[Records from a data collection]
_____

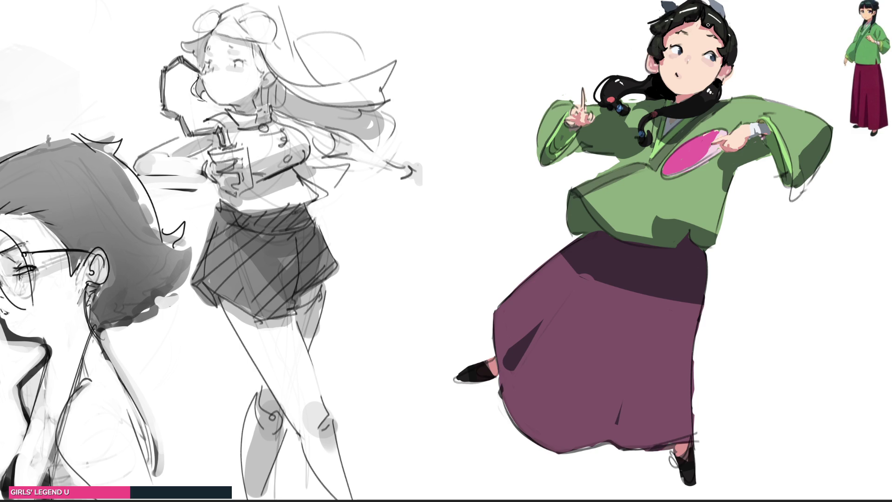
left_click_drag(687, 72, 681, 77)
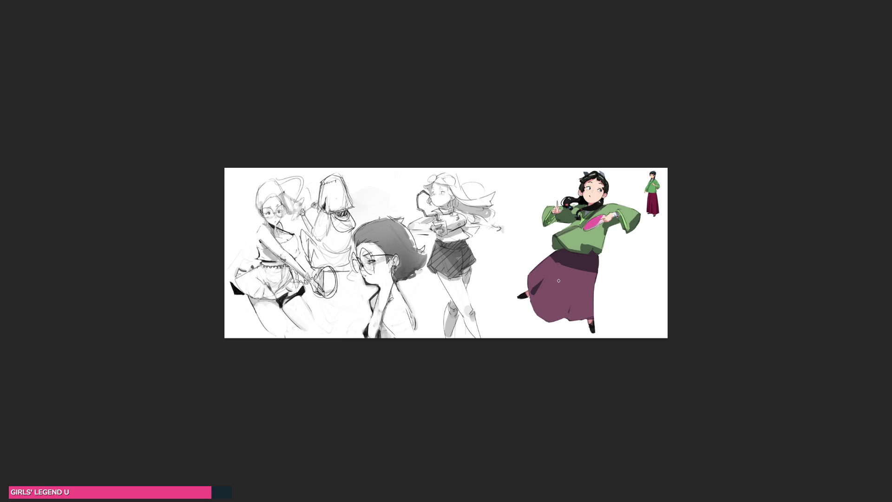
Paint the upper and lower skirt crimson, enlarging the brush for broad coverage
mouse_move(564, 276)
left_mouse_down()
mouse_move(553, 258)
mouse_move(597, 266)
mouse_move(490, 261)
left_mouse_up()
mouse_move(614, 284)
left_mouse_down()
mouse_move(548, 315)
mouse_move(583, 305)
mouse_move(598, 311)
left_mouse_up()
key("bracketright")
key("bracketright")
key("bracketright")
key("bracketright")
key("bracketright")
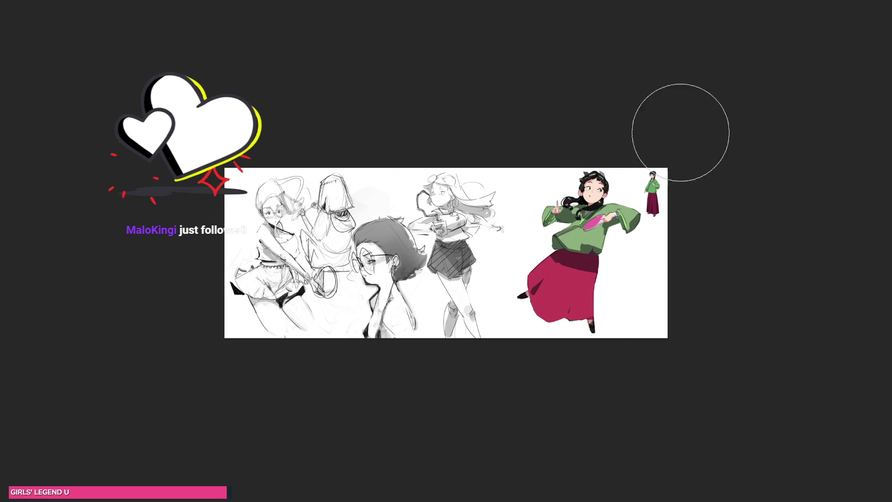
key("bracketright")
key("bracketright")
key("bracketright")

_____

**Work to be completed:**
Go to the line that contains "mouse_move(598, 311)" and copy it and every line after it through the end of the entries, exactly, without the pictures.

**Response to the exercise:**
mouse_move(598, 311)
left_mouse_up()
key("bracketright")
key("bracketright")
key("bracketright")
key("bracketright")
key("bracketright")
key("bracketright")
key("bracketright")
key("bracketright")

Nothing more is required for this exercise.